# [Work to be completed]
Transcribe every entry exactly, leaving out any pictures.

# [Extracted entries]

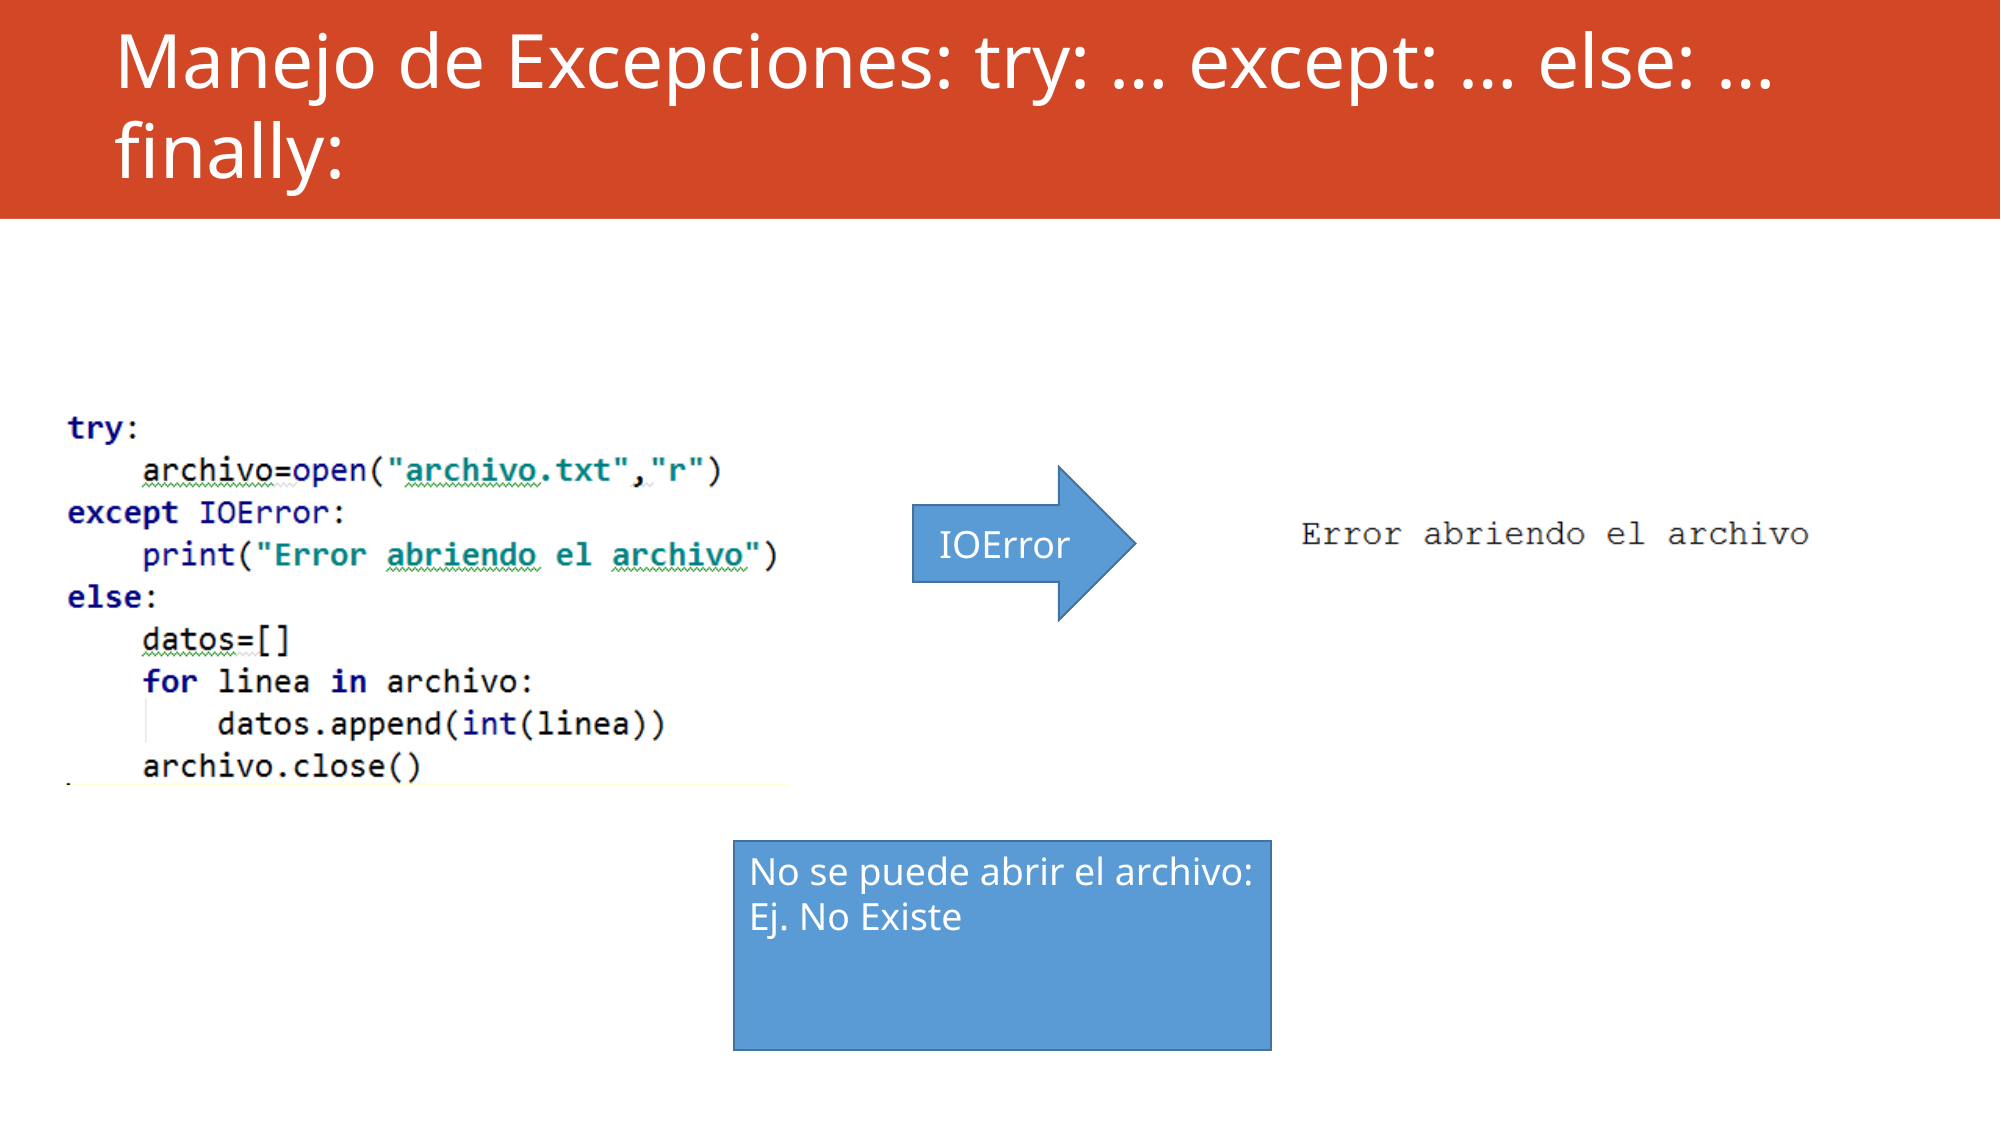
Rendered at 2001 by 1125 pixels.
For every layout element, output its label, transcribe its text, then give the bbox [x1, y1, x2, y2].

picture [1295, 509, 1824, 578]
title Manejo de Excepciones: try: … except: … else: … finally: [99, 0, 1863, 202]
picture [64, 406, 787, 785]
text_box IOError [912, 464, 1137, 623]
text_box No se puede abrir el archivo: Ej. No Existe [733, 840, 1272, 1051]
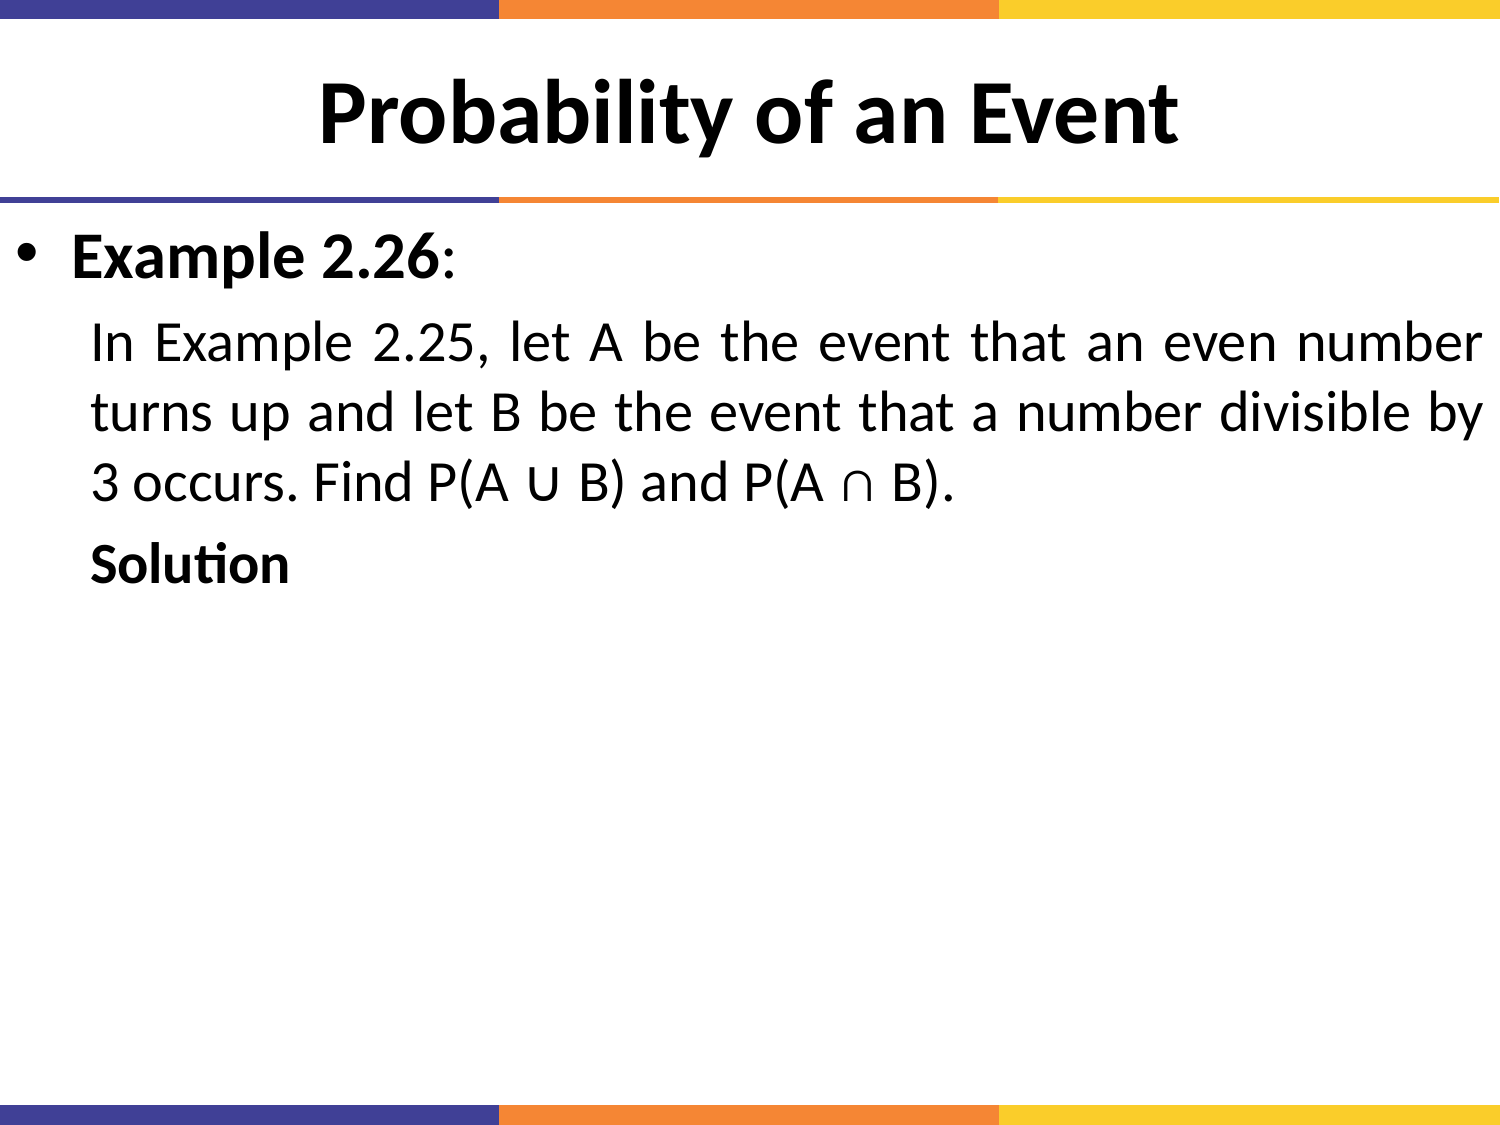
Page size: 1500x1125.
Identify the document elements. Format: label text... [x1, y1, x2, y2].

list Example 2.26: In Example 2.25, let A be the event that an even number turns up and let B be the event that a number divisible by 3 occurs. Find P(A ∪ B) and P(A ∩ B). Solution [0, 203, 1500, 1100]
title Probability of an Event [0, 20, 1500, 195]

# [Response]
Rendered at 2001 by 1125 pixels.
For every layout element, output its label, transcribe its text, then give the bbox [x1, y1, x2, y2].

picture [1295, 509, 1824, 578]
title Manejo de Excepciones: try: … except: … else: … finally: [99, 0, 1863, 202]
picture [64, 406, 787, 785]
text_box IOError [912, 464, 1137, 623]
text_box No se puede abrir el archivo: Ej. No Existe [733, 840, 1272, 1051]
Page size: 1500x1125.
Identify the document elements. Format: label text... [x1, y1, x2, y2].

list Example 2.26: In Example 2.25, let A be the event that an even number turns up and let B be the event that a number divisible by 3 occurs. Find P(A ∪ B) and P(A ∩ B). Solution [0, 203, 1500, 1100]
title Probability of an Event [0, 20, 1500, 195]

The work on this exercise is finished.